[Source text Boundary: Start]
He hosted the show Super Dancer Maharashtra in 2018. He also co-hosted Jio Filmfare Awards Marathi 2018, alongside Suvrat Joshi. He is part of the YouTube channel Bharatiya Digital Party, where he hosts a celebrity talk show called Casting Couch with Amey & Nipun. He was ranked 5 in the Times of India-Pune's Most Desirable Men list in 2018. His movie, Girlfriend, has released in July 2019. He hosted the food show Mrs.Annapurna (2014) on ETV Marathi and the dance reality show 2 MAD (2017) on Colors Marathi. He has also acted in the movie Mee Vasantrao, which was releasing on 1 May 2020 but is postponed due to the lockdown in India.
[Source text Boundary: End]
From the career summary above, quote verbatim the passage that begins with the words "He hosted the show" and ends with "lockdown in India.".
[Source data Boundary: Start]
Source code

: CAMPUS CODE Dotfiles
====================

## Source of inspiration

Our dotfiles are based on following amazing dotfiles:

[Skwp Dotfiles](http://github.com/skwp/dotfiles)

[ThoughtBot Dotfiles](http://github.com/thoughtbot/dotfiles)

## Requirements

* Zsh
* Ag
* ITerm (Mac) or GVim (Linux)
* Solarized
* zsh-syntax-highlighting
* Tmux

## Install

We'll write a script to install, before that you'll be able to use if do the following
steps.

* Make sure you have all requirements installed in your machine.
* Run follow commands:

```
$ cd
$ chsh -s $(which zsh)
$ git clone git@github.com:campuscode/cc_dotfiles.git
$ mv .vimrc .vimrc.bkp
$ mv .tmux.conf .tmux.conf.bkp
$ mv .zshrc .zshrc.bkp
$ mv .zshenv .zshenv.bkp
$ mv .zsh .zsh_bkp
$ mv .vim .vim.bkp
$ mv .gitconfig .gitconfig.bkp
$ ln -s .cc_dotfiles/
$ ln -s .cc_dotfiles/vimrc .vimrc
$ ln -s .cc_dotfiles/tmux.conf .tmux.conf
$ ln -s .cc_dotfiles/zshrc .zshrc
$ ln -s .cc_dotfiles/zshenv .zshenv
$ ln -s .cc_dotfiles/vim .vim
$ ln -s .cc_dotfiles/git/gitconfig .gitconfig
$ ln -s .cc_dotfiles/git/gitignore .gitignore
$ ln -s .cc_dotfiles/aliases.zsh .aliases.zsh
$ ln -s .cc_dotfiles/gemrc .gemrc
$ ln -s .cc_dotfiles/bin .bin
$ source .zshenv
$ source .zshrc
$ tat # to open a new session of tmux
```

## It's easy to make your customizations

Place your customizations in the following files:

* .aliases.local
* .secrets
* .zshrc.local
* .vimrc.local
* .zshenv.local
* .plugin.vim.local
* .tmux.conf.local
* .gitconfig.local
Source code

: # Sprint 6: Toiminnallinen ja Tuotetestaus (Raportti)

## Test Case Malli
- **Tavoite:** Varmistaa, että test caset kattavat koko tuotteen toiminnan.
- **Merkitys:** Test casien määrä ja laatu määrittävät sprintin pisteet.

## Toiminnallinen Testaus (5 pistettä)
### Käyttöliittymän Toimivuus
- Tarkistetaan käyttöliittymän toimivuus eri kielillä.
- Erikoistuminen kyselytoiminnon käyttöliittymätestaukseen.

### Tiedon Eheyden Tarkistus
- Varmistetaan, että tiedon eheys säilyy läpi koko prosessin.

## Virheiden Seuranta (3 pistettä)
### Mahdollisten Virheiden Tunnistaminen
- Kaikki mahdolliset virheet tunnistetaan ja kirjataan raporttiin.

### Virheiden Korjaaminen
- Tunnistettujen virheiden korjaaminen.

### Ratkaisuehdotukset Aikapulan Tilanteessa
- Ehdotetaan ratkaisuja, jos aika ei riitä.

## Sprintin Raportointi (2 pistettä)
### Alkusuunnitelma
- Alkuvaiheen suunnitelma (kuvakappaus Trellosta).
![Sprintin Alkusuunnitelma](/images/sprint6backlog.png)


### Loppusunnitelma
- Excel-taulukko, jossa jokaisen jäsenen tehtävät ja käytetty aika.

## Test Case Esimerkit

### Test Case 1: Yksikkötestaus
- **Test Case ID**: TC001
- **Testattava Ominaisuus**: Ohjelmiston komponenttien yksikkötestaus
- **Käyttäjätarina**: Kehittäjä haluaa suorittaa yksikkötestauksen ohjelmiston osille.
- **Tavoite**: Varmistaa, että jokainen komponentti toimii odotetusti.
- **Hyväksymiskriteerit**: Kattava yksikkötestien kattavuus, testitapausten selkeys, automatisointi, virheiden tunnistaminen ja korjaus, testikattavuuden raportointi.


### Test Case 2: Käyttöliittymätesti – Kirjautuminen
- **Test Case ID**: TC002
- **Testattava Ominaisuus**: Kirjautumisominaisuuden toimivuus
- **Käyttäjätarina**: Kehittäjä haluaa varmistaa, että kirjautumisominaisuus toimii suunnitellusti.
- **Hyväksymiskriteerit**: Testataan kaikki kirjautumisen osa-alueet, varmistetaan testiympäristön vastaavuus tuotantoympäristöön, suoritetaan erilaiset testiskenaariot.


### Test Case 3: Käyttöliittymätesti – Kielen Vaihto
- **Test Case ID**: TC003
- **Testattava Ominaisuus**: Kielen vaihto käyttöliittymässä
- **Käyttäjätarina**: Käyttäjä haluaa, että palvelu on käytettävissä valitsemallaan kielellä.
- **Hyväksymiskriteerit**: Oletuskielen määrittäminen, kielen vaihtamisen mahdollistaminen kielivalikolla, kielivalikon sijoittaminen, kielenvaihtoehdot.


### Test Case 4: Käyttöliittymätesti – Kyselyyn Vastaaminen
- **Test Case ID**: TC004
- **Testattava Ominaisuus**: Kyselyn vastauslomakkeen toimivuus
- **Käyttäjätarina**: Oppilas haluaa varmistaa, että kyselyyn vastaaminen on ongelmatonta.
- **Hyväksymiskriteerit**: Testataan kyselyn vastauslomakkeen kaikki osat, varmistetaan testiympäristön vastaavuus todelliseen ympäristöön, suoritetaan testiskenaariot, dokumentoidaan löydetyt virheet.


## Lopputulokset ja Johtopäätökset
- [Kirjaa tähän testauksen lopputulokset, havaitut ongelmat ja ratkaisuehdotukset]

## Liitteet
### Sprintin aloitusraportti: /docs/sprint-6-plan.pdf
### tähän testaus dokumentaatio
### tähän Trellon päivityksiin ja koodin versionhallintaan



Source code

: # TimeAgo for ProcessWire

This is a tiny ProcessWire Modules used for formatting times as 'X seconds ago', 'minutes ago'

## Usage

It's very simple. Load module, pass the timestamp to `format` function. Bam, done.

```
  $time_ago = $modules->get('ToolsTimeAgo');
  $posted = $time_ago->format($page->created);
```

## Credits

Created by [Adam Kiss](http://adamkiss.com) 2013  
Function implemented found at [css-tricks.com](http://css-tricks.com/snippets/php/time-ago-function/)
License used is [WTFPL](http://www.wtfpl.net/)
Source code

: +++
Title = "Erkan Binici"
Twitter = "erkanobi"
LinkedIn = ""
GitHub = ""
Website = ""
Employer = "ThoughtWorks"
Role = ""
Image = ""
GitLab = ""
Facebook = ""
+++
[Source data Boundary: End]
Written response —
He hosted the show Super Dancer Maharashtra in 2018. He also co-hosted Jio Filmfare Awards Marathi 2018, alongside Suvrat Joshi. He is part of the YouTube channel Bharatiya Digital Party, where he hosts a celebrity talk show called Casting Couch with Amey & Nipun. He was ranked 5 in the Times of India-Pune's Most Desirable Men list in 2018. His movie, Girlfriend, has released in July 2019. He hosted the food show Mrs.Annapurna (2014) on ETV Marathi and the dance reality show 2 MAD (2017) on Colors Marathi. He has also acted in the movie Mee Vasantrao, which was releasing on 1 May 2020 but is postponed due to the lockdown in India.